CALIFORNIA LEGISLATURE— 2013–2014 REGULAR SESSION

Assembly Bill
No. 1956


Introduced by Assembly Member Bonilla
(Principal coauthor: Assembly Member V. Manuel Pérez)
(Coauthors: Assembly Members Buchanan, Maienschein, Nestande, Olsen, Patterson, Rodriguez, and Ting, Waldron, and Wieckowski)
(Coauthors: Senators Cannella and Vidak)

February 19, 2014


An act to add and repeal Section 17053 to of the Revenue and Taxation Code, relating to taxation, to take effect immediately, tax levy.

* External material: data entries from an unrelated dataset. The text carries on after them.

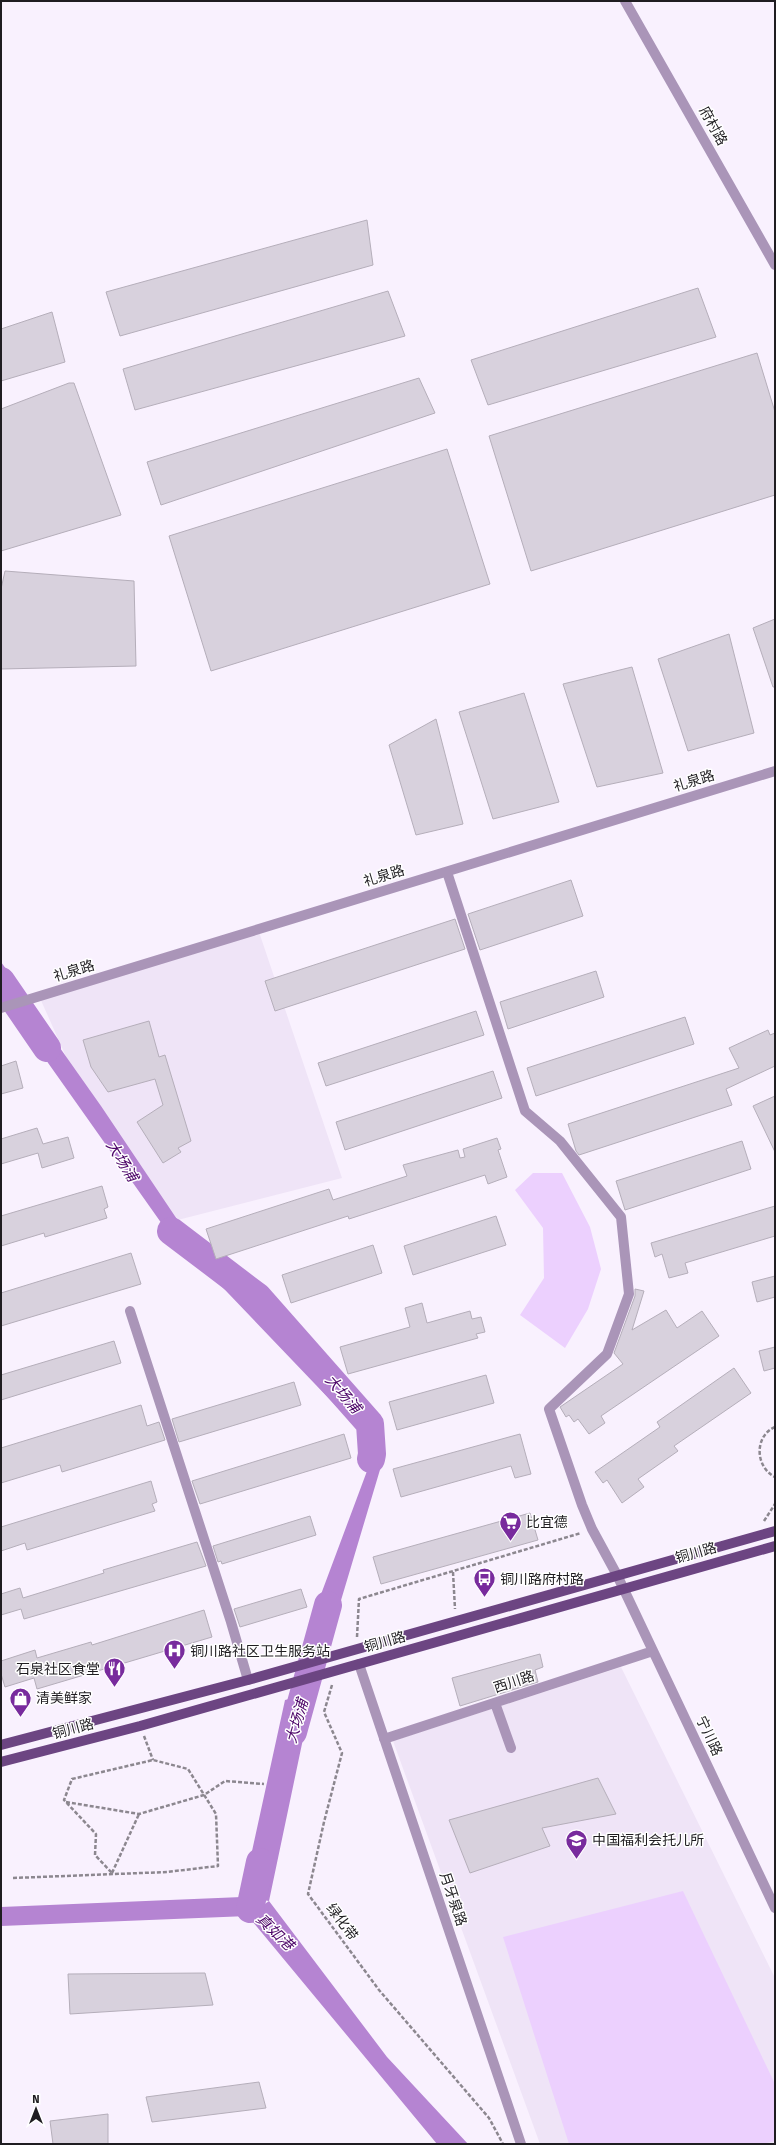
<svg xmlns="http://www.w3.org/2000/svg" width="776" height="2145" font-family="'Fira Sans','Noto Sans SC',sans-serif">
	<style>
		.built { fill: #efe4f7 }
		.green { fill: #ecd0fe }
		.water { fill: #b584d2; fill-rule: evenodd }
		.lines { fill: none; stroke-linecap: round; stroke-linejoin: round }
		.river { stroke: #b584d2; stroke-width: 28 }
		.building { fill: #d8d1dd; stroke: #b5aeba }
		.path { stroke: #8c878f; stroke-width: 2.5; stroke-dasharray: 4 2; stroke-linecap: butt }
		.minor { stroke: #aa95b8; stroke-width: 10 }
		.major { stroke: #6c4582; stroke-width: 10 }
		.labels { text-anchor: middle; dominant-baseline: central; stroke-width: 3; stroke-linejoin: round; paint-order: stroke }
		.street-label { font-size: 14px; fill: #1f1d21; stroke: #fff }
		.poi-label { font-size: 14px; fill: #1f1d21; stroke: #fff; text-anchor: start }
		.water-label { font-size: 15px; font-style: italic; fill: #4c0568; stroke: #fff }
	</style>
	<rect width="100%" height="100%" fill="#f9f1fe"/>
	<path class="built" d="M258,929L342,1178L162,1224L89,1108L39,996Z
		M621,1667L775,1978V2144H540L393,1741Z"/>
	<path class="green" d="M533,1173H562L590,1227L601,1269L588,1309L565,1348L520,1315L544,1278L543,1228L515,1190Z
		M683,1891L775,2084V2141L762,2144H569L503,1937Z"/>
	<path class="water" d="M1,962L20,988L1,993Z
		M36,1014L101,1106L199,1252L258,1297L370,1424L382,1463L339,1607L318,1641L308,1645L317,1605L370,1463L358,1429L162,1224L17,1019Z
		M316,1692L303,1739L269,1901L387,2057L468,2144H437L248,1916L1,1926V1907L242,1897L285,1700ZM242,1897L269,1901L248,1916Z"/>
	<g class="lines">
		<path class="river" d="M1,981L47,1048
			M171,1231L258,1297L370,1424L372,1454L371,1459
			M293,1732L328,1605
			M250,1909L260,1862"/>
	</g>
	<path class="building" d="M367,220L373,265L120,336L106,292Z
		M698,288L716,337L488,405L471,360Z
		M388,291L405,336L135,410L123,369Z
		M52,312L65,362L1,381V329Z
		M757,353L775,412V495L531,571L489,436Z
		M419,378L435,413L161,505L147,462Z
		M69,383H74L121,515L1,551V409Z
		M447,449L490,584L211,671L169,536Z
		M5,571L134,581L136,666L1,669V589Z
		M775,619V687H773L753,628Z
		M729,634L754,733L688,751L658,659Z
		M632,667L663,773L597,787L563,684Z
		M524,693L559,802L493,819L459,712Z
		M436,719L463,824L416,835L389,745Z
		M571,880L583,916L480,950L468,914Z
		M455,919L465,949L275,1011L265,981Z
		M596,971L604,997L508,1029L500,1002Z
		M476,1011L484,1035L326,1086L318,1063Z
		M685,1017L694,1044L536,1096L527,1068Z
		M149,1021L159,1057L165,1055L191,1141L178,1148L181,1152L163,1163L137,1122L163,1105L155,1079L108,1092L91,1067L83,1040Z
		M768,1030L770,1035L775,1033V1066L726,1089L732,1105L579,1155L576,1151L568,1124L739,1068L729,1048Z
		M16,1061L23,1088L1,1094V1066Z
		M493,1071L502,1098L345,1150L336,1122Z
		M775,1096V1152L753,1106Z
		M37,1128L43,1144L68,1137L74,1158L42,1168L38,1153L1,1164V1139Z
		M497,1138L501,1149L498,1150L507,1177L488,1184L485,1175L349,1219L348,1216L216,1259L206,1229L329,1189L333,1200L407,1176L403,1165L458,1150L460,1158L465,1157L463,1149Z
		M742,1141L751,1169L625,1210L616,1181Z
		M102,1186L108,1207L104,1209L107,1218L45,1237L44,1233L1,1246V1216Z
		M775,1206V1236L685,1263L688,1273L669,1278L662,1254L655,1257L651,1243Z
		M496,1216L506,1245L413,1275L404,1246Z
		M373,1245L382,1273L291,1303L282,1275Z
		M131,1253L141,1284L1,1326V1293Z
		M775,1276V1297L757,1302L752,1282Z
		M635,1289L644,1291L632,1330L666,1310L677,1328L702,1311L719,1336L601,1416L605,1423L589,1434L578,1419L574,1422L569,1415L566,1417L560,1407L623,1364L614,1353L635,1296Z
		M422,1303L427,1323L470,1311L472,1319L481,1317L485,1332L476,1334L478,1338L348,1374L340,1347L410,1327L405,1308Z
		M114,1341L121,1363L1,1400V1375Z
		M775,1347V1368L764,1371L759,1351Z
		M734,1368L751,1393L674,1446L678,1451L638,1479L644,1487L622,1503L607,1480L603,1483L595,1472L660,1427L657,1422Z
		M486,1375L494,1403L397,1430L389,1402Z
		M294,1382L301,1405L179,1442L172,1419Z
		M141,1405L147,1426L159,1422L165,1440L62,1472L60,1465L1,1483V1448Z
		M344,1434L351,1458L200,1504L192,1481Z
		M520,1434L531,1474L515,1478L511,1466L401,1497L393,1469Z
		M151,1481L157,1502L152,1504L155,1511L27,1550L25,1543L1,1551V1527Z
		M530,1513L538,1540L381,1584L373,1557Z
		M310,1516L316,1535L222,1564L221,1561L218,1562L213,1546Z
		M197,1542L206,1566L24,1619L21,1609L1,1615V1594L20,1588L23,1598L104,1573L103,1570Z
		M301,1589L307,1607L240,1627L234,1609Z
		M204,1610L212,1637L37,1689L34,1678L5,1687L1,1674V1661L35,1650L37,1658L91,1642L92,1645Z
		M540,1654L543,1667L535,1670L538,1682L460,1706L452,1678Z
		M598,1778L616,1814L542,1828L550,1846L470,1873L449,1820Z
		M205,1973L213,2005L70,2014L68,1974Z
		M259,2082L266,2108L152,2122L146,2097Z
		M108,2114V2144H53L50,2121Z"/>
	<g class="lines">
		<path class="path" d="M775,1427C754,1436 755,1467 775,1477
			M764,1521L775,1504
			M453,1572L455,1609
			M357,1637L359,1599L581,1533
			M332,1685L324,1712L342,1753L324,1822L308,1894L379,1990L489,2118L503,2144
			M144,1736L153,1760
			M66,1802L139,1814L204,1795L225,1781L264,1784
			M112,1873L139,1814
			M13,1878L167,1872L218,1866L216,1814L188,1769L153,1760L72,1779L64,1800L96,1834L95,1855L112,1873"/>
		<path class="minor" d="M625,1L775,265
			M447,872L525,1111L560,1141L621,1217L629,1294L607,1354L549,1409L582,1505L592,1529L617,1575L775,1908
			M1,1008L775,771
			M130,1311L231,1622L248,1680
			M359,1664L521,2144
			M495,1703L511,1748
			M384,1739L653,1651"/>
		<path class="major" d="M1,1745L248,1680L775,1531
			M1,1762L140,1726L775,1546"/>
	</g>
	<defs>
		<symbol id="supermarket-pin" viewBox="-11 -11 22 30"><path d="M0 17L-7.5 6A9.5 9.5 0 1 1 7.5 6Z" fill="#782b9d" stroke="#fff"/><path d="M-6-5.5h2.5l.6 2H6L4.5 2H-2.5L-4.4-4H-6ZM-1.5 3.2a1.3 1.3 0 1 0 .1 0ZM3 3.2a1.3 1.3 0 1 0 .1 0Z" fill="#fff"/></symbol>
		<symbol id="bus-pin" viewBox="-11 -11 22 30"><path d="M0 17L-7.5 6A9.5 9.5 0 1 1 7.5 6Z" fill="#782b9d" stroke="#fff"/><path d="M-5-6H5V4H4V6H2V4H-2V6H-4V4H-5ZM-3.5-4V0h7V-4ZM-3.5 1.2v1.5H-2V1.2ZM2 1.2v1.5H3.5V1.2Z" fill="#fff"/></symbol>
		<symbol id="hospital-pin" viewBox="-11 -11 22 30"><path d="M0 17L-7.5 6A9.5 9.5 0 1 1 7.5 6Z" fill="#782b9d" stroke="#fff"/><path d="M-5-5h3v3.5h4V-5h3V5h-3V1.5h-4V5h-3Z" fill="#fff"/></symbol>
		<symbol id="restaurant-pin" viewBox="-11 -11 22 30"><path d="M0 17L-7.5 6A9.5 9.5 0 1 1 7.5 6Z" fill="#782b9d" stroke="#fff"/><path d="M-5-6h1v4h1v-4h1v4h1v-4h1v5L-1.5 .5V6h-2V.5L-5-1ZM5-6V6H3V1.5H1.5Q1.5-4 5-6Z" fill="#fff"/></symbol>
		<symbol id="shop-pin" viewBox="-11 -11 22 30"><path d="M0 17L-7.5 6A9.5 9.5 0 1 1 7.5 6Z" fill="#782b9d" stroke="#fff"/><path d="M-5-2.5h2.3a2.7 3.5 0 0 1 5.4 0H5L5.5 6h-11ZM-1.5-2.5h3a1.5 2.3 0 0 0-3 0Z" fill="#fff"/></symbol>
		<symbol id="school-pin" viewBox="-11 -11 22 30"><path d="M0 17L-7.5 6A9.5 9.5 0 1 1 7.5 6Z" fill="#782b9d" stroke="#fff"/><path d="M0-5L7-2L0 1L-7-2ZM-4 1L0 2.5L4 1V4Q0 6-4 4Z" fill="#fff"/></symbol>
	</defs>
	<g fill-rule="evenodd">
		<use href="#supermarket-pin" x="498" y="1510" width="25" height="34"/>
		<use href="#bus-pin" x="472" y="1566" width="25" height="34"/>
		<use href="#hospital-pin" x="162" y="1638" width="25" height="34"/>
		<use href="#restaurant-pin" x="102" y="1656" width="25" height="34"/>
		<use href="#shop-pin" x="8" y="1686" width="25" height="34"/>
		<use href="#school-pin" x="564" y="1828" width="25" height="34"/>
	</g>
	<g class="labels">
		<g class="street-label">
			<text transform="translate(713 126) rotate(61)">府村路</text>
			<text transform="translate(694 781) rotate(-17)">礼泉路</text>
			<text transform="translate(384 876) rotate(-17)">礼泉路</text>
			<text transform="translate(74 971) rotate(-17)">礼泉路</text>
			<text transform="translate(696 1553) rotate(-16)">铜川路</text>
			<text transform="translate(385 1642) rotate(-16)">铜川路</text>
			<text transform="translate(514 1682) rotate(-18)">西川路</text>
			<text transform="translate(73 1729) rotate(-15)">铜川路</text>
			<text transform="translate(709 1736) rotate(65)">宁川路</text>
			<text transform="translate(453 1899) rotate(71)">月牙泉路</text>
			<text transform="translate(342 1922) rotate(53)">绿化带</text>
		</g>
		<g class="poi-label">
			<text x="526" y="1522">比宜德</text>
			<text x="500" y="1579">铜川路府村路</text>
			<text x="190" y="1651">铜川路社区卫生服务站</text>
			<text x="100" y="1669" text-anchor="end">石泉社区食堂</text>
			<text x="36" y="1698">清美鲜家</text>
			<text x="592" y="1840">中国福利会托儿所</text>
		</g>
		<g class="water-label">
			<text transform="translate(122 1161) rotate(58)">大场浦</text>
			<text transform="translate(343 1394) rotate(49)">大场浦</text>
			<text transform="translate(297 1721) rotate(-74)">大场浦</text>
			<text transform="translate(275 1932) rotate(44)">真如港</text>
		</g>
	</g>
	<rect width="776" height="2145" fill="none" stroke="#1f1d21" stroke-width="4"/>
	<g transform="translate(36 2109)" stroke="#ffffff" stroke-width="3" paint-order="stroke">
	<path d="M0-3L7 15L0 10L-7 15Z" fill="#1f1d21"/>
	<text y="-6" font-size="11" font-weight="bold" text-anchor="middle" fill="#1f1d21">N</text>
	</g>
</svg>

LEGISLATIVE COUNSEL'S DIGEST


AB 1956, as amended, Bonilla. Personal income tax: credit: qualified tuition program.
The Personal Income Tax Law and the Corporation Tax Law allow various credits against the taxes imposed by those laws.
This bill would, for taxable years beginning on or after January 1, 2015, and before January 1, 2020, allow a credit in the amount of 20% of the monetary contributions made to a qualified tuition program, as defined, by a qualified taxpayer, as defined, not to exceed $500. This bill would provide for the payment of a credit amount in excess of tax liability upon on an appropriation by the Legislature for that purpose.
This bill would take effect immediately as a tax levy.
Vote: MAJORITY   Appropriation: NO   Fiscal Committee: YES   Local Program: NO  

The people of the State of California do enact as follows:


SECTION 1.

 Section 17053 is added to the Revenue and Taxation Code, to read:

17053.
 (a) (1) For taxable years beginning on or after January 1, 2015, and before January 1, 2020, there shall be allowed to a qualified taxpayer a credit against the “net tax,” as defined in Section 17039, in an amount as determined by paragraph (2).
(2) The credit amount allowed pursuant to this section shall be the lesser of the following:
(A) Twenty percent of the monetary contributions made by a qualified taxpayer to a qualified tuition program that the qualified taxpayer owns during the taxable year.
(B) Five hundred dollars ($500).
(b) For the purposes of this section:
(1) “Nonqualified withdrawal” means any payment or distribution from a qualified tuition program that is subject to additional tax pursuant to Section 529(c)(6) of the Internal Revenue Code, relating to additional tax.
(2) “Qualified taxpayer” means an individual who, on behalf of a beneficiary, contributes money to a qualified tuition program for which the individual is the account owner and has one of the following annual adjusted gross incomes:
(A) If the qualified taxpayer’s filing status is single, married filing separately, or domestic registered partner filing separately, one hundred thousand dollars ($100,000) or less.
(B) If the qualified taxpayer files as a head of household, surviving spouse, as defined in Section 17046, married filing jointly, or domestic partner filing jointly, two hundred thousand dollars ($200,000) or less.
(3) “Qualified tuition program” means a qualified tuition program, as defined in Section 529 of the Internal Revenue Code.
(c) In the case of married taxpayers or registered domestic partners who file separate returns, the credit may be taken by either spouse or registered domestic partner or divided equally between the spouses or registered domestic partners.
(d) When a qualified taxpayer receives a nonqualified withdrawal, in addition to any tax imposed under this part, an additional tax shall be imposed in an amount that is the lesser of 10 percent of that nonqualified withdrawal or the total amount of credit allowed under subdivision (a) for the taxable year and all prior taxable years in which the qualified taxpayer was allowed a credit pursuant to this section.
(e) That portion of any credit allowed under this section that is in excess of tax liability shall, upon an appropriation by the Legislature, be paid to the qualified taxpayer.
(f) (1) The Franchise Tax Board may prescribe rules, guidelines, or procedures necessary or appropriate to carry out the purposes of this section.
(2) Chapter 3.5 (commencing with Section 11340) of Part 1 of Division 3 of Title 2 of the Government Code does not apply to any standard, criterion, procedure, determination, rule, notice, or guideline established or issued by the Franchise Tax Board pursuant to this section.
(g) This section shall remain in effect only until December 1, 2020, and as of that date is repealed.

SEC. 2.

 This act provides for a tax levy within the meaning of Article IV of the Constitution and shall go into immediate effect.